Installing unverified or wrong packages could run code outside the reviewed artifact set.
The skill relies on external, unpinned Python packages installed manually by the user. This is expected for the skill's purpose, but users should verify package provenance before installing.
pip install py-openjudge # Extra dependency for auto_arena (chart generation) pip install matplotlib
Install only from trusted package sources, review the package/project, and consider pinning versions in a controlled environment.
Provider keys may grant account access and incur usage charges when the benchmark runs.
The skill requires provider API credentials to call target and judge endpoints. This is purpose-aligned, but the registry metadata lists no required credentials or environment variables.
API keys | Yes | Env vars: `OPENAI_API_KEY`, `DASHSCOPE_API_KEY`, etc.
Use least-privilege or dedicated evaluation keys where possible, set provider spending limits, and avoid pasting real keys directly into shared config files.
Task descriptions, prompts, generated queries, system prompts, and model responses may be exposed to the configured model providers or agent endpoints.
The core workflow sends generated test queries to multiple user-configured endpoints and uses a judge endpoint to compare responses. This external data flow is disclosed and central to the purpose.
Collect responses — query all target endpoints concurrently
Use test endpoints, avoid sensitive or confidential data in benchmark tasks, and confirm each provider's data handling policy.

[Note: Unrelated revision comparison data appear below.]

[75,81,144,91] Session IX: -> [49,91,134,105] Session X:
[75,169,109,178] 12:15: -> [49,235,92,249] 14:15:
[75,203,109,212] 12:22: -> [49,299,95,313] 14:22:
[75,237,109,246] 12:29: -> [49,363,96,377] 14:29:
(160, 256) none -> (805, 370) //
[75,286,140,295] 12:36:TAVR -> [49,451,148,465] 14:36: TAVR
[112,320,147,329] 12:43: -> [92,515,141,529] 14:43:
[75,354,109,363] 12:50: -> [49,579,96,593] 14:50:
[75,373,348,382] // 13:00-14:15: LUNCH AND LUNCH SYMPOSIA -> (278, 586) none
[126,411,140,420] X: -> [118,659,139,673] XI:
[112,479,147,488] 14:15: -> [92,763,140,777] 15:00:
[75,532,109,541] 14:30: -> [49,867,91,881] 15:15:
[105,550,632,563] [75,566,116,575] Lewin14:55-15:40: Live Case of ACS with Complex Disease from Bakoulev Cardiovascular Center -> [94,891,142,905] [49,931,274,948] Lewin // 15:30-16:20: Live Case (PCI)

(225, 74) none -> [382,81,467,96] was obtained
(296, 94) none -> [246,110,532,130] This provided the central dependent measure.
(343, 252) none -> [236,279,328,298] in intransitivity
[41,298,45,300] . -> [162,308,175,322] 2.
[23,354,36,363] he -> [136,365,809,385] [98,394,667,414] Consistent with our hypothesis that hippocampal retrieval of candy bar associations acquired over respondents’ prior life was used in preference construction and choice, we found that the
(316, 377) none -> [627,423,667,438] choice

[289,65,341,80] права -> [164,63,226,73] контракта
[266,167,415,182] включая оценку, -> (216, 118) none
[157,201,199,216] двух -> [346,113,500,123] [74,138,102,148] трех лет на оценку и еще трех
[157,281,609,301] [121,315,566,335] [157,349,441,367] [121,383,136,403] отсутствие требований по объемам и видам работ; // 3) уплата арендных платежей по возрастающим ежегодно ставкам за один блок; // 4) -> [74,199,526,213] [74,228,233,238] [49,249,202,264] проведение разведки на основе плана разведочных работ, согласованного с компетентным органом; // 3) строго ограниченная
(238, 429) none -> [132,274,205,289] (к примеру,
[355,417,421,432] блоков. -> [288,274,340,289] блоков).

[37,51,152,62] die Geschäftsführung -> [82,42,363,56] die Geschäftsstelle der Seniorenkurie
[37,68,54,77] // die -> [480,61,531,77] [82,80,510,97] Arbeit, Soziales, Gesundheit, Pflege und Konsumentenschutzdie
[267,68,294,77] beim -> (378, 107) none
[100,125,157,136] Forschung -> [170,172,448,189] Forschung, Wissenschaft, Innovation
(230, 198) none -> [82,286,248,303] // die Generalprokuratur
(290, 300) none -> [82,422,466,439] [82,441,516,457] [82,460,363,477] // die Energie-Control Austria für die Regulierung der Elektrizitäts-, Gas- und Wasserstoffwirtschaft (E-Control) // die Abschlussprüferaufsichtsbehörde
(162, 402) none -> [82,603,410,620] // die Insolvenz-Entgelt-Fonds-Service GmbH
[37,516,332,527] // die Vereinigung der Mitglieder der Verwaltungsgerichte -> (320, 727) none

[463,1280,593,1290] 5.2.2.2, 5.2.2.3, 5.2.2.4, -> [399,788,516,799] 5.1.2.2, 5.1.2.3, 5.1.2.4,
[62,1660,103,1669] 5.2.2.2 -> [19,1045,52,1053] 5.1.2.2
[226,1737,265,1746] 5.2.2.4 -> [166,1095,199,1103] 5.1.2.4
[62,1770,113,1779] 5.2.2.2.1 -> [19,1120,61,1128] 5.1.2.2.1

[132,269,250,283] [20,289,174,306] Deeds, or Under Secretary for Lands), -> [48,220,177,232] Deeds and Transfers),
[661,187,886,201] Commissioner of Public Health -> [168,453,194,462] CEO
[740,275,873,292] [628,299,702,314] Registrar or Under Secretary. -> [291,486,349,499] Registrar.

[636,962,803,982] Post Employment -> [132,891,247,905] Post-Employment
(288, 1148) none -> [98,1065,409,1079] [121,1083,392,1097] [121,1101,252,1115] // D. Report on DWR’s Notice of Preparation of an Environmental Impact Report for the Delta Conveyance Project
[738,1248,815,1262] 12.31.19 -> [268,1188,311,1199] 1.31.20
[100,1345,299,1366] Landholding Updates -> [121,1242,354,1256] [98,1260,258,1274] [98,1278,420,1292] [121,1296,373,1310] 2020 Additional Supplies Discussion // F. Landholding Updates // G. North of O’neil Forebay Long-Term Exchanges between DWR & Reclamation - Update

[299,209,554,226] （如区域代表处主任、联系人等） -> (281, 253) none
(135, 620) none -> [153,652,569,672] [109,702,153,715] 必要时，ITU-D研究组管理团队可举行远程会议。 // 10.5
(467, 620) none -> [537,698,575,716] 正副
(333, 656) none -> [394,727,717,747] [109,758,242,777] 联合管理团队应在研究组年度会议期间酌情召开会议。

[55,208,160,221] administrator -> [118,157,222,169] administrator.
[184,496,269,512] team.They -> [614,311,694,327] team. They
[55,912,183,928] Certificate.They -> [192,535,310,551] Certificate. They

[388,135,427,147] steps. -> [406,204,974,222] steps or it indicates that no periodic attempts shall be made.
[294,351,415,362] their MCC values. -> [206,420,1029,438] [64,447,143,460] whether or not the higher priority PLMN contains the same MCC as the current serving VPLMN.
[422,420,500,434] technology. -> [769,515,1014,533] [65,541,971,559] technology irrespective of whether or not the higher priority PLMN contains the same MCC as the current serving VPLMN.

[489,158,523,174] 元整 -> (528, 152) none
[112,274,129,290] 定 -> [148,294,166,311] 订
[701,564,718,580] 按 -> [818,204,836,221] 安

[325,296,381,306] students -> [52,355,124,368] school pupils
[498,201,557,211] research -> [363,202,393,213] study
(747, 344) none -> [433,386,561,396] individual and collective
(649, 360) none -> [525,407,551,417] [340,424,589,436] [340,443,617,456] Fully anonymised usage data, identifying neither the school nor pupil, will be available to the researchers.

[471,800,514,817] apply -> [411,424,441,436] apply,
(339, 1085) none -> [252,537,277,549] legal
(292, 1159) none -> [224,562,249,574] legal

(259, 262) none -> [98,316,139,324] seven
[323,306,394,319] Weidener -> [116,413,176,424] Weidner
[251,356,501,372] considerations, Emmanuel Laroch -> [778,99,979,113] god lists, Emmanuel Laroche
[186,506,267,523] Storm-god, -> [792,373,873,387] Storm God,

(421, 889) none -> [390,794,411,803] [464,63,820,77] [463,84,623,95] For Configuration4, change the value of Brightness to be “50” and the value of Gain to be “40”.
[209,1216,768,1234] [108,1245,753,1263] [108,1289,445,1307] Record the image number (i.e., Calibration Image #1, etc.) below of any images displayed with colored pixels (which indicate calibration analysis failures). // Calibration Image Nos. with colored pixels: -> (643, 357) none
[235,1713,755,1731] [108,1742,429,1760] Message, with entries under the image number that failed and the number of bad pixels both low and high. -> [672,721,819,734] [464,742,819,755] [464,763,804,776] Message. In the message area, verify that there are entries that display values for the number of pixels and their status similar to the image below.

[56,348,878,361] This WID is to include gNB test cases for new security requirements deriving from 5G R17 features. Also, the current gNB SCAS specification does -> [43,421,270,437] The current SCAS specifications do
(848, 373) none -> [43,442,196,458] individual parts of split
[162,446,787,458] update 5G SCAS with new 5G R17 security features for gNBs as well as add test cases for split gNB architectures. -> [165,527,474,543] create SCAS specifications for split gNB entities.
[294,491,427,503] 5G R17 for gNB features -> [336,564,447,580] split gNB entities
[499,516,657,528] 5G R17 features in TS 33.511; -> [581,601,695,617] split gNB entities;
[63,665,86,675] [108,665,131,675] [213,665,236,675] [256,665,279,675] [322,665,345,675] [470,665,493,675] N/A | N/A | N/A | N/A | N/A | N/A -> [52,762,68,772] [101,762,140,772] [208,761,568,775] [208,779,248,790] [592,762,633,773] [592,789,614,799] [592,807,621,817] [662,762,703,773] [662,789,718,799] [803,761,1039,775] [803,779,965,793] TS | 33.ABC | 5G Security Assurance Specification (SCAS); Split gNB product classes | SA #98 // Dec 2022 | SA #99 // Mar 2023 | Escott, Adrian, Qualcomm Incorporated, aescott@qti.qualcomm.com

Saved evaluation data may remain on disk and be reused in future runs, affecting rankings or exposing benchmark content to anyone with access to the output directory.
The skill persists and reuses evaluation artifacts such as queries, responses, and rubrics for checkpoint/resume and judge reruns. This is expected, but stored artifacts can contain sensitive content and influence later results.
Re-run only pairwise evaluation with new judge model # (keeps queries, responses, and rubrics)
Store outputs in a private directory, delete old checkpoints when no longer needed, and use `--fresh` when prior generated data should not influence a new evaluation.